‘Five Dances’ succeeds with dance sequences, fails with screenplayPosted on October 3, 2013 | by Laura Wolford
With the success of the “Step Up” series, one might question why more studios aren’t making movies about dance when the art form can be so varied.
Of course, Alan Brown’s “Five Dances” isn’t your average dance movie — it’s not a big-budget film created solely to make money off of talented artists. In that regard, it would seem like “Dances” is a fresh addition to the genre.
But unfortunately, that is not at all the case. The film wants show audiences the struggles of practicing for a show, but not without a heavy dose of melodrama. The film follows Chip (Ryan Steele), a talented young dancer trying to make sense of his place in the world. As he prepares for an upcoming show, his problems feel genuine, but what could have been an interesting character arc is sunk by a poor screenplay.
“Dances” would be more striking if it were made without dialogue. The dancers could certainly tell stories through their performances, and without dialogue, the film could stun audiences with its visuals.
But where the story suffers, the dancing shines through to make you remember the reason why dance is such a beautiful art.
The dynamic arrangements of the film’s five dances are meant to explore Chip’s emotions. Jonah Bokaer illustrates the progression of the story beautifully through his choreography, giving the audience the emotion the dialogue lacks. Because the film showcases contemporary dance, it appears aesthetically different from classical ballet or other styles of more recognizable dance. The rhythm and body placement of each of the dancers, especially Steele’s character, exudes the fluidity of the choreography, making each dance more striking than the last.
While the dancers fail to channel the heart of their characters due to the absence of any believable dialogue, their dance sequences make up for the disappointing narrative. All audiences need to know about the plot of “Dances” can be felt simply by observing the artists in movement.

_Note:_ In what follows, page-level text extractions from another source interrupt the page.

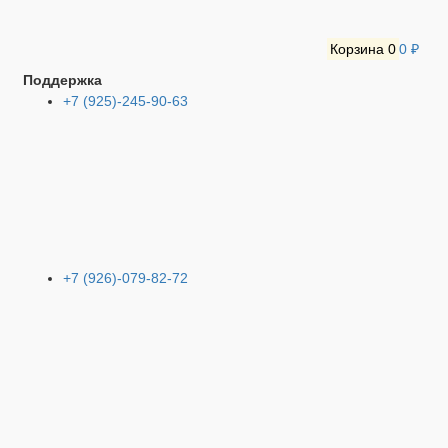
Корзина
0
0 ₽
Поддержка
+7 (925)-245-90-63
+7 (926)-079-82-72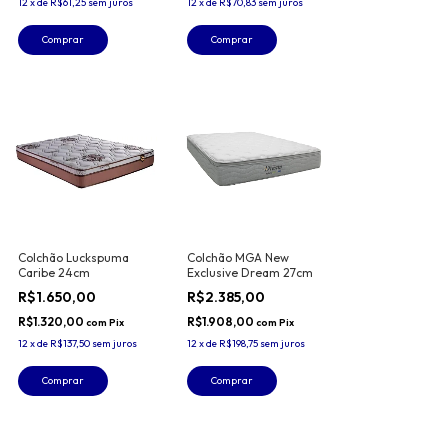
12
x
de
R$61,25
sem juros
12
x
de
R$70,83
sem juros
Comprar
Comprar
Colchão Luckspuma
Colchão MGA New
Caribe 24cm
Exclusive Dream 27cm
R$1.650,00
R$2.385,00
R$1.320,00
R$1.908,00
com
Pix
com
Pix
12
x
de
R$137,50
sem juros
12
x
de
R$198,75
sem juros
Comprar
Comprar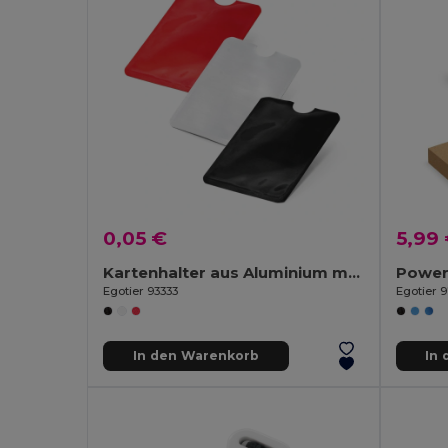
0,05 €
5,99
Kartenhalter aus Aluminium mit RFID-Sperre
Egotier 93333
Egotier 
In den Warenkorb
In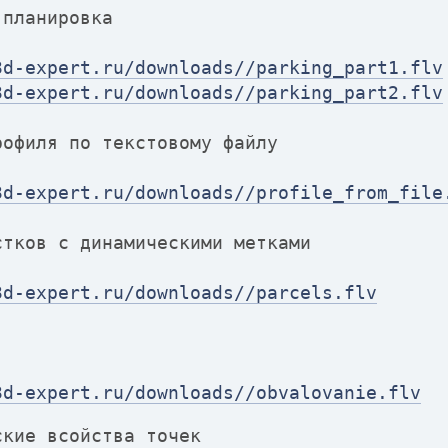
 планировка
3d-expert.ru/downloads//parking_part1.flv
3d-expert.ru/downloads//parking_part2.flv
рофиля по текстовому файлу
3d-expert.ru/downloads//profile_from_file
стков с динамическими метками
3d-expert.ru/downloads//parcels.flv
3d-expert.ru/downloads//obvalovanie.flv
ские всойства точек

Still, however, the mediocre screenplay lessens the impact of the film, and it makes a genuine case for why studios should start making better dance films where the dialogue and characters are not secondary to the performances. Dance is perfectly suited to film because of its emphasis on movement. But while “Five Dances” makes strides towards bettering the genre, its impact could have been all the more impressive had the film only focused on the art form itself.